[Material to process]:
- Opening Delimiter -
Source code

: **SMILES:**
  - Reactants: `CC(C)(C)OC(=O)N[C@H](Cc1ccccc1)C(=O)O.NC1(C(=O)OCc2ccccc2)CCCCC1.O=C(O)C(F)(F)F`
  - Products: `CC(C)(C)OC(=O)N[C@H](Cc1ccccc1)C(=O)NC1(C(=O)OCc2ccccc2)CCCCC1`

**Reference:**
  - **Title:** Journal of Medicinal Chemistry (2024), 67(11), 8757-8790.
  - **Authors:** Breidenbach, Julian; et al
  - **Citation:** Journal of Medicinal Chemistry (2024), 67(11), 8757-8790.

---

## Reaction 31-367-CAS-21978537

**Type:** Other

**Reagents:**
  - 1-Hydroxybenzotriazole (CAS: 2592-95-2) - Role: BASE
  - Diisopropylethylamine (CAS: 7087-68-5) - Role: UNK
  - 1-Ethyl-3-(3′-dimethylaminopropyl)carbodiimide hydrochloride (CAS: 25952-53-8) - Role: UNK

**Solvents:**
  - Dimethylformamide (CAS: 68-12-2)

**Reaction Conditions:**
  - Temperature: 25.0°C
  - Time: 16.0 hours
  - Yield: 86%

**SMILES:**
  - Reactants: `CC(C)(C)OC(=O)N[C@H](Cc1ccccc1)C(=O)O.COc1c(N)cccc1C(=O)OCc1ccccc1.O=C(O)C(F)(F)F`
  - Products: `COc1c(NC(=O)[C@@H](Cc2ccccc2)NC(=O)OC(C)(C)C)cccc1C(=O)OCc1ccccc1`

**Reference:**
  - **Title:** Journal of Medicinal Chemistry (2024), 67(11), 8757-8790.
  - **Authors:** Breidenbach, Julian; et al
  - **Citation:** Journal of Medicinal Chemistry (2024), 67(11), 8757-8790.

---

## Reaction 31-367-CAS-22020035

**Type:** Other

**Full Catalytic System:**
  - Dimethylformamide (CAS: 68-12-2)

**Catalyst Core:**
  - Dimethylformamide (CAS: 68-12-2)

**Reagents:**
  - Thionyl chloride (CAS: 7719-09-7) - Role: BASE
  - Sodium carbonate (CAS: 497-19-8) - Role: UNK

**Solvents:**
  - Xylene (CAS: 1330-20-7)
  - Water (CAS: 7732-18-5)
- Closing Delimiter -
- Opening Delimiter -
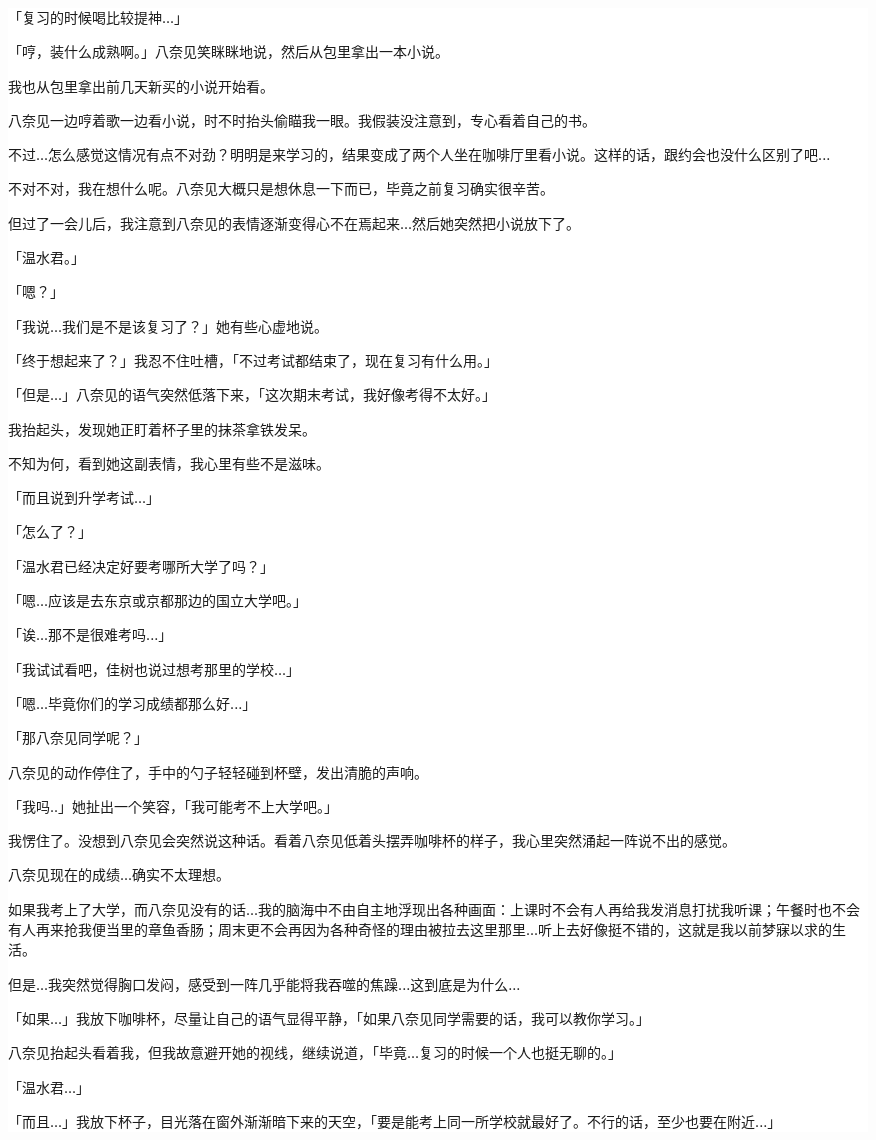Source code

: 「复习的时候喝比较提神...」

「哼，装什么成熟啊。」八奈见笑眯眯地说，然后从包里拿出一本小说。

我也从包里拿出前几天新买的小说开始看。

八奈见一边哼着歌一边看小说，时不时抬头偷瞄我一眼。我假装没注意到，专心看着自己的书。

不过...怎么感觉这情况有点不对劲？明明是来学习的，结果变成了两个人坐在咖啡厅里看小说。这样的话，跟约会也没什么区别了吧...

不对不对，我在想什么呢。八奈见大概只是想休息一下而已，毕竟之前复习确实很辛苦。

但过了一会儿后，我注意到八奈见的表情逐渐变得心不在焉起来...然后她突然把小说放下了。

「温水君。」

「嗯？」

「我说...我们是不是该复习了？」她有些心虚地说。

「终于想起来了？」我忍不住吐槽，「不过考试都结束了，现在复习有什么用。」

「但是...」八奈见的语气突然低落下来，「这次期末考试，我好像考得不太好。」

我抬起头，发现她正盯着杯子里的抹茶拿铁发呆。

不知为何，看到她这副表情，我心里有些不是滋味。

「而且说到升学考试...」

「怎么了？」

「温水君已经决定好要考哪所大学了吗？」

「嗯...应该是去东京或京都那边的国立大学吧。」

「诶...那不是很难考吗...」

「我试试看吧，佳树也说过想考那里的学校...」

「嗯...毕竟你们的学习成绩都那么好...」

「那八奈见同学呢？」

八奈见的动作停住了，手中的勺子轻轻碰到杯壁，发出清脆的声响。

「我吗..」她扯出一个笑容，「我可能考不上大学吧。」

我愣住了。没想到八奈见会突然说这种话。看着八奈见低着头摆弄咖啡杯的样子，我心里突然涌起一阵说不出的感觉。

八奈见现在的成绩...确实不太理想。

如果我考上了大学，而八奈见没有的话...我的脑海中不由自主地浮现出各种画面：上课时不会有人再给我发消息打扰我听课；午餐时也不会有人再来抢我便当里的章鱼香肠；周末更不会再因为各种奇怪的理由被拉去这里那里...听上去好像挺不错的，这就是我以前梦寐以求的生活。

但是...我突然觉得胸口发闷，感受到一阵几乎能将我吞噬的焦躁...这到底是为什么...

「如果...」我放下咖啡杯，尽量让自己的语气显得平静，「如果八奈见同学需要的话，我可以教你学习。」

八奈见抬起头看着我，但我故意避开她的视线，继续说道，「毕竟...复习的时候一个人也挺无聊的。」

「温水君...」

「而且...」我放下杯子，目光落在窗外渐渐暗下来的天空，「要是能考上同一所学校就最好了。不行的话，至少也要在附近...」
- Closing Delimiter -
- Opening Delimiter -
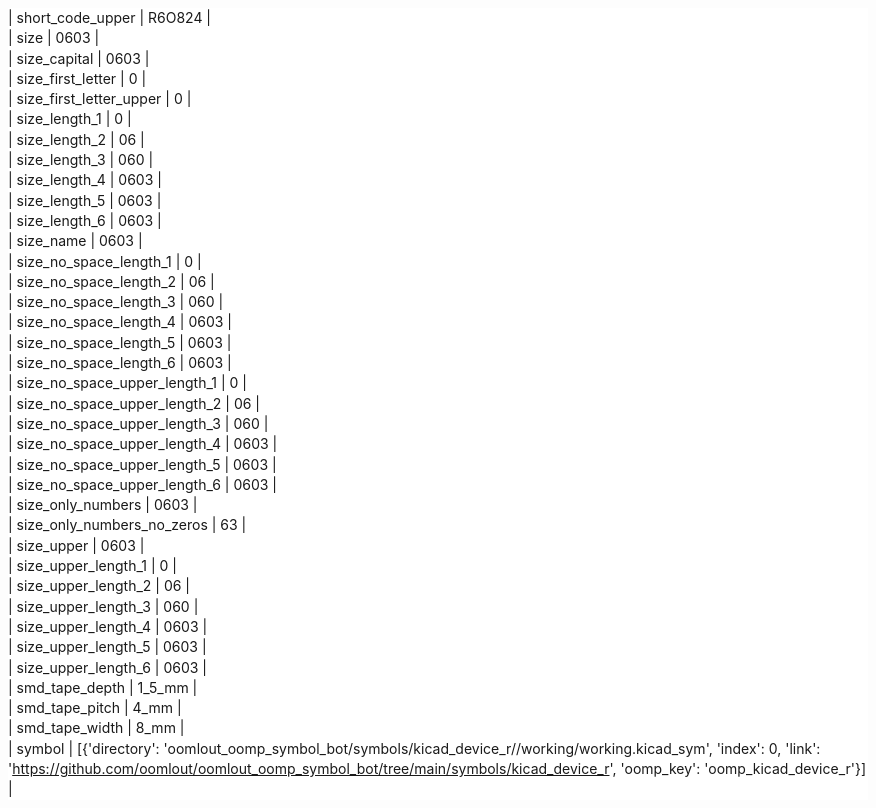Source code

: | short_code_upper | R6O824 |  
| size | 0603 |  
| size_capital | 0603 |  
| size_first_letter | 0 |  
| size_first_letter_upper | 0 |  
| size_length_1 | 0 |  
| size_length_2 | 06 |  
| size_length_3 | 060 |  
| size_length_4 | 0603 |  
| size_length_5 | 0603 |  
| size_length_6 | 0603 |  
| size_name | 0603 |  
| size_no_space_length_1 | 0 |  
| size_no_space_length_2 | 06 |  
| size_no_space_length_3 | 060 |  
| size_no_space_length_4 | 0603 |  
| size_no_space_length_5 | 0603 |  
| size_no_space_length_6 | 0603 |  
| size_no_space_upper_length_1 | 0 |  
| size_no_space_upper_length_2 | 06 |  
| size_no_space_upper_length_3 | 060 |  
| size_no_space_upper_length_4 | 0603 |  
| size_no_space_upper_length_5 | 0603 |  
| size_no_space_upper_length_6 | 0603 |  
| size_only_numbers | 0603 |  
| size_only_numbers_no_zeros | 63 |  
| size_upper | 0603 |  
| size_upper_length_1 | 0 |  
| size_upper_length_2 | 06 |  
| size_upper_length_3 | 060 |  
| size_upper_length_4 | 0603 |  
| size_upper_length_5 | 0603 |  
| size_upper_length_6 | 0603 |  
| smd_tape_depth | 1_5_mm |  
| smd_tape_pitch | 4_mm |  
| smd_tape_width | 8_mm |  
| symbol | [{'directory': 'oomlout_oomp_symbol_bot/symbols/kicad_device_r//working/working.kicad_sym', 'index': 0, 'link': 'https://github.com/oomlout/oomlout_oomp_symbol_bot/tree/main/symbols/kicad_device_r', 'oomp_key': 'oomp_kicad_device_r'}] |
- Closing Delimiter -
[Exercise goal]: Please provide nothing but the number of lines in the records that hold the string "Products".

[Exercise answer]: 2